Problem statement:
Report every line below that has the string "none" in it.

Excerpted records:
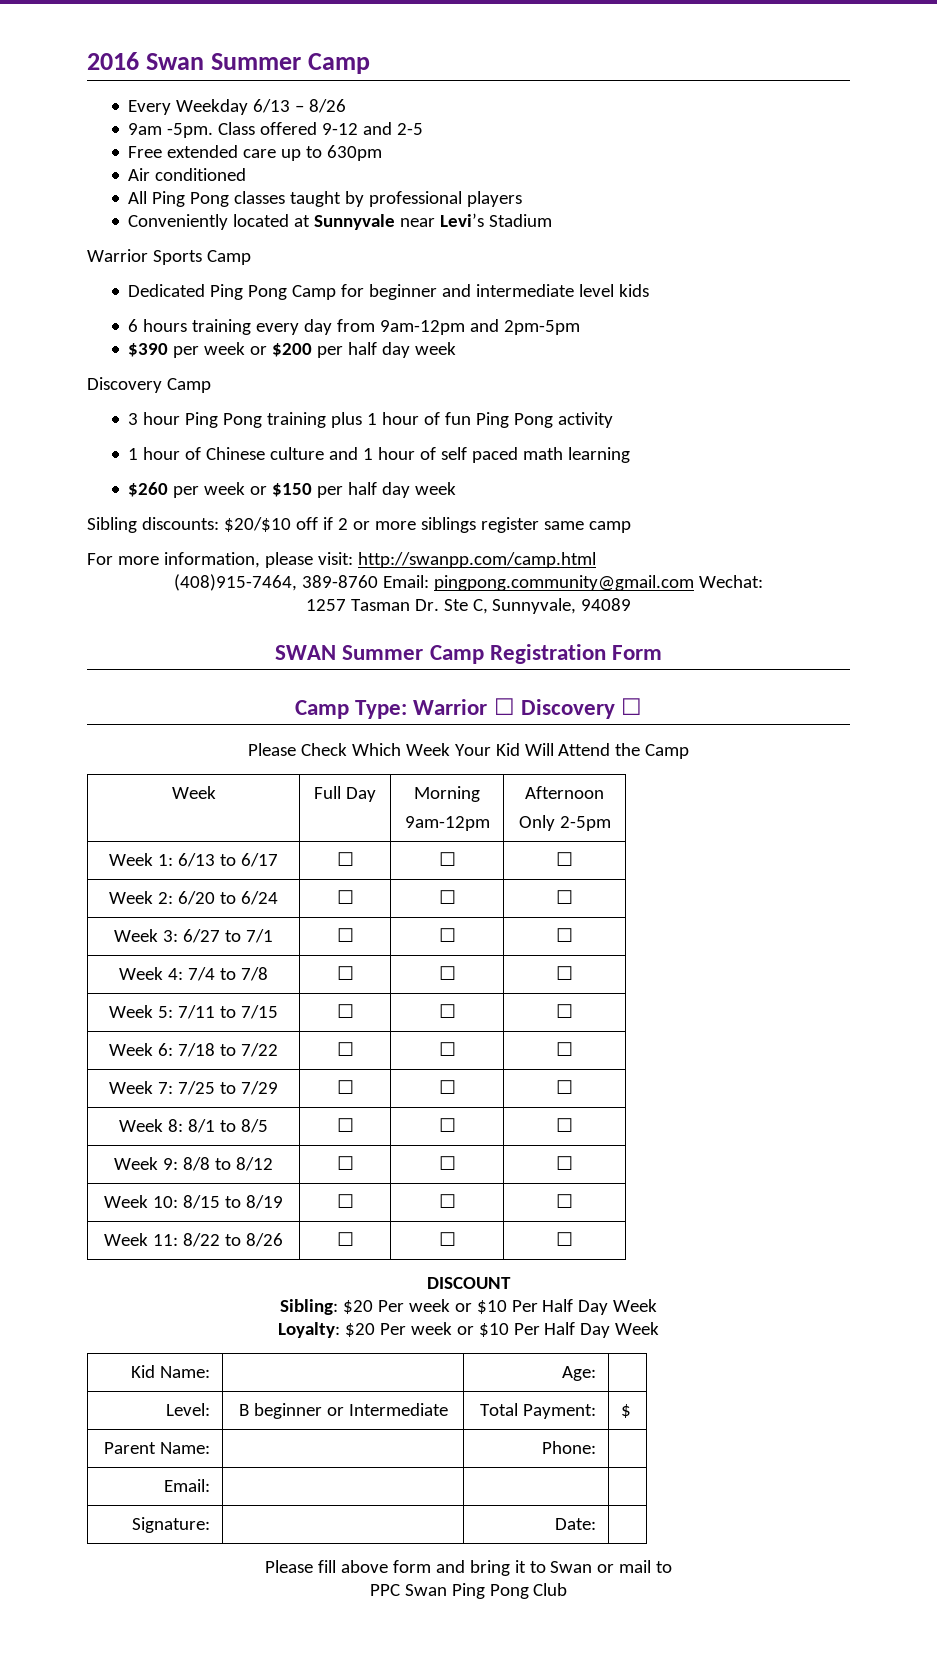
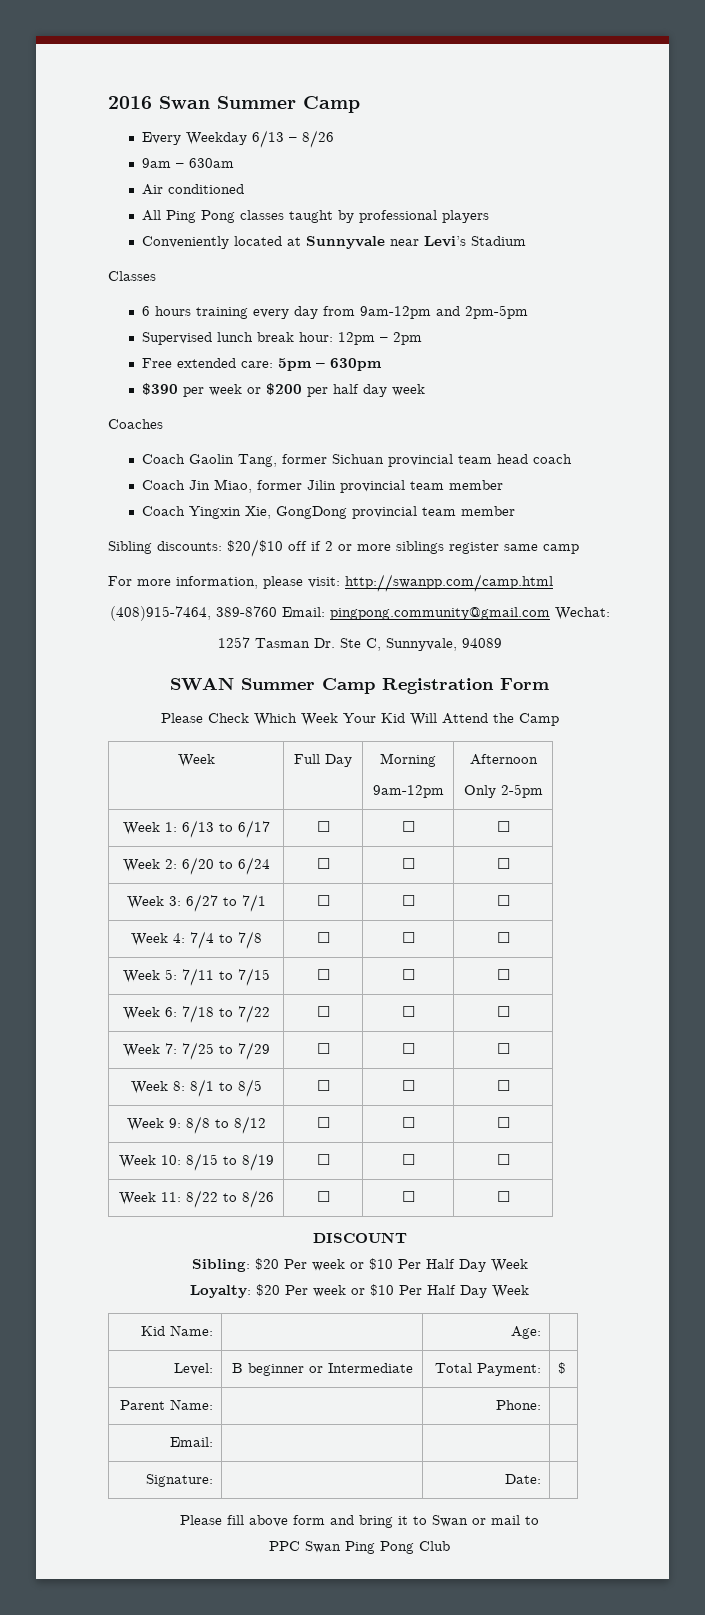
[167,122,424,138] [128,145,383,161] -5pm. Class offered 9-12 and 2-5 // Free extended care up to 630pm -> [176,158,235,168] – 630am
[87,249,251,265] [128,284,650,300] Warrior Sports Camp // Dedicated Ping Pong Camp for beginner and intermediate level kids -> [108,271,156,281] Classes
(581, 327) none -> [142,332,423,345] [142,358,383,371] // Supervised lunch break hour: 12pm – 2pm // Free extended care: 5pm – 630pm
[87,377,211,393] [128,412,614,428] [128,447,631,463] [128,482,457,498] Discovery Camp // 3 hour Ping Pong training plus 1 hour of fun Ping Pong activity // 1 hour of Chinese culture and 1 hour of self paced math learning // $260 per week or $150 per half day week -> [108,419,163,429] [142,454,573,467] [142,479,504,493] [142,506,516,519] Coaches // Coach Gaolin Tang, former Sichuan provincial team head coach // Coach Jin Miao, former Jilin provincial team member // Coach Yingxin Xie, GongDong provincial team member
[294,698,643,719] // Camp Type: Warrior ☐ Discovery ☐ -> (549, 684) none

Task result:
(581, 327) none -> [142,332,423,345] [142,358,383,371] // Supervised lunch break hour: 12pm – 2pm // Free extended care: 5pm – 630pm
[294,698,643,719] // Camp Type: Warrior ☐ Discovery ☐ -> (549, 684) none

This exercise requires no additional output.